Najib is scheduled to announce the terms of the Sabah RCI today.
“The RCI terms must be all-encompassing and must really address the problem because now, although the KDM voters believe we have been doing what we should be doing, the point they are making is that ‘you guys are just not effective enough’,” the leader said.

But despite anger over the RCI and BN’s slipping support among Sabah’s non-Muslim Bumiputeras and the Chinese, it is believed that the overcrowding of the state’s opposition front may mar its chance of breaking the ruling coalition’s chokehold over the state.

Puyok said the opposition must consolidate its strength and ensure straight fights in all seats to avoid splitting the opposition vote.

But this, he said, may not be possible with political maverick Datuk Jeffrey Kitingan, the younger brother of Pairin, and his State Reform Party (STAR) in the battle.

The veteran politician, known for having jumped at least six times from one party to another, has indicated his intention to stand in all seats in Sabah, likely throwing a spanner in the works for Pakatan Rakyat’s (PR) hopes to ensure straight fights.

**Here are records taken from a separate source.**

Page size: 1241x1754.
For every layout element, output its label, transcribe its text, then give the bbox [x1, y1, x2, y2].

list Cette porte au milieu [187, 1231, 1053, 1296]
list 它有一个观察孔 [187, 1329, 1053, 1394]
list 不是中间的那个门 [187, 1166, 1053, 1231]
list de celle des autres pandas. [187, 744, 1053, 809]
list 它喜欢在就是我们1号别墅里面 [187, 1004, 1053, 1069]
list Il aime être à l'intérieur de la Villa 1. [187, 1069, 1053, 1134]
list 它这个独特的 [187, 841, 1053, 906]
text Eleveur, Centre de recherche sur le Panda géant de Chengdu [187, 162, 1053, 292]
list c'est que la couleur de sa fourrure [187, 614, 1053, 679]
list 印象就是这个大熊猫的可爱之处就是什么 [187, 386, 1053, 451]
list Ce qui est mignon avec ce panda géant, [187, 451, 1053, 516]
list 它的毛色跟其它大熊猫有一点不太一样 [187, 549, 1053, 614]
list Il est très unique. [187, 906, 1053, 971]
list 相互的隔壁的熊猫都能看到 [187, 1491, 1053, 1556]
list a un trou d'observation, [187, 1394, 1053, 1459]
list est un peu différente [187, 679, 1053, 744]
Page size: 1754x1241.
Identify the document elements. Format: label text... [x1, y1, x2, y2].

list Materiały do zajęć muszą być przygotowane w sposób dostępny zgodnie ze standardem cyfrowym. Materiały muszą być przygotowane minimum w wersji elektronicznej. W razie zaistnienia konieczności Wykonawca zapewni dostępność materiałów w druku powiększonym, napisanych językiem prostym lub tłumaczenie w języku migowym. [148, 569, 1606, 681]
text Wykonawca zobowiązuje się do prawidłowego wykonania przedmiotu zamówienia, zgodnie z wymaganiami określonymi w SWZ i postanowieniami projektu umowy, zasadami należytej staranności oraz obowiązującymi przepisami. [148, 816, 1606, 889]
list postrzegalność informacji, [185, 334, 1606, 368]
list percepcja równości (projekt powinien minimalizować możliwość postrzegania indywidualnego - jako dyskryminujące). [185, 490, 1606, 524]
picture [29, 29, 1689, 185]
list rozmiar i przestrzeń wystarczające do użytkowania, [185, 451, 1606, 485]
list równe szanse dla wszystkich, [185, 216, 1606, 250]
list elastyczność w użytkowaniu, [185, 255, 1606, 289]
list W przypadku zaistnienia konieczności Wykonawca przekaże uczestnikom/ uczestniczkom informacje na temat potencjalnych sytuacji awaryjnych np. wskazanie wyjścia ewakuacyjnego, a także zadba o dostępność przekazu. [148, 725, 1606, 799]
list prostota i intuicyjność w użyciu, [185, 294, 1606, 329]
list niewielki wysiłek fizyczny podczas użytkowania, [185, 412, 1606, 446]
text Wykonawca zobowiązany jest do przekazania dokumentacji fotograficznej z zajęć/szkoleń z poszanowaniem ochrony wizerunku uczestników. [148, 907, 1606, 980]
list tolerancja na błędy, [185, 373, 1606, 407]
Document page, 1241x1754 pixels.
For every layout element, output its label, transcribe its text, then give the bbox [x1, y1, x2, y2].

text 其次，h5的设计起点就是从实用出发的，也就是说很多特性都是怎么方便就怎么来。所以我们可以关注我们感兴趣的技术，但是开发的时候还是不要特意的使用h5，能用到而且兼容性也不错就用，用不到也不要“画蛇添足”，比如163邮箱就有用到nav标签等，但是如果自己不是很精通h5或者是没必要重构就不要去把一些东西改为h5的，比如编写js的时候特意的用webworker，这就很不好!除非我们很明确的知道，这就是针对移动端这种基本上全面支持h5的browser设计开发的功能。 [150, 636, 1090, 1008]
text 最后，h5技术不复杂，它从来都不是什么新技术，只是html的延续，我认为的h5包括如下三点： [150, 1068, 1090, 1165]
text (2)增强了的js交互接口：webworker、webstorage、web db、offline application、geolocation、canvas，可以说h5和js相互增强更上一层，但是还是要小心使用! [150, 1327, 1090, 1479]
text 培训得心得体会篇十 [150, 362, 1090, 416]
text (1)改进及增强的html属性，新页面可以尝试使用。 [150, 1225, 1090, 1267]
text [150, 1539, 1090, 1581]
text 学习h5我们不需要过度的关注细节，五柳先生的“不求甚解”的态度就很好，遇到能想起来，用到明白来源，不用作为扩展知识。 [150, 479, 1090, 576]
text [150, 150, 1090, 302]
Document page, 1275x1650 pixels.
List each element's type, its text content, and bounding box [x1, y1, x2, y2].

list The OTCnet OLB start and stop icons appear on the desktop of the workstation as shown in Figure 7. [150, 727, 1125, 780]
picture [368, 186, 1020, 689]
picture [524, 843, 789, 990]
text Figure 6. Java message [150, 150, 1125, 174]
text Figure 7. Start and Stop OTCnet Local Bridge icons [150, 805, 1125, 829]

Another local opposition party, the Sabah Progressive Party (SAPP), has agreed to negotiate a power-sharing deal with PR.

“But Jeffrey is famous and he is well-known among the KDM communities,” Puyok said, adding that the fight for the KDM vote could very likely be a battle of the Kitingan brothers.

“I think Jeffrey is trying to capitalise on Pairin’s leadership weaknesses. If you look at STAR, Jeffrey is a smart guy.

“He can package his Borneo agenda very well to make it attractive to the KDM voters and that is why support for STAR is growing every day,” he said.

Puyok added that even with Bumburing’s entry into the opposition, the fight would still remain between the Kitingan brothers, both of whom are expected to go neck-and-neck for the Keningau parliamentary seat.

Kitingan’s STAR may prove to be a wildcard.
The Malaysian Insider understands that Bumburing has been tasked with handling the KDM seats in Sabah to ensure that the community’s support swings to the opposition, even though the peninsula-based PR is leading the fight.

BN’s dip in popularity among Sabah’s non-Muslim Bumiputeras and Chinese also does not appear to have hampered Umno, and the coalition’s leading component is thought to have stayed popular among the state’s Muslim communities like the Malays and the Bajaus.

The Muslims are said to make up some 60 per cent of Sabah’s 3.12 million population. There are nearly one million registered voters in Sabah.

Puyok said this was likely because PR, together with the state’s local opposition parties, lack credible Muslim leaders who could take on political giants like Chief Minister Datuk Seri Musa Aman.

“In PKR, there are only its state chief Ahmad Thamrin Jaini and leaders like Ansari Abdullah and both are not very popular. Thamrin is quiet and perceived to be weak so the opposition would not be able to breach the Muslim territory,” he said.

In Election 2008, BN lost its customary two-thirds parliamentary majority largely due to significant losses in the peninsula, where it won just 85 seats while the opposition swept 80 seats.

BN’s saving grace was in Sabah, Sarawak and Labuan where the coalition trounced the opposition and made a near-clean sweep, winning 55 parliamentary seats to the opposition’s two.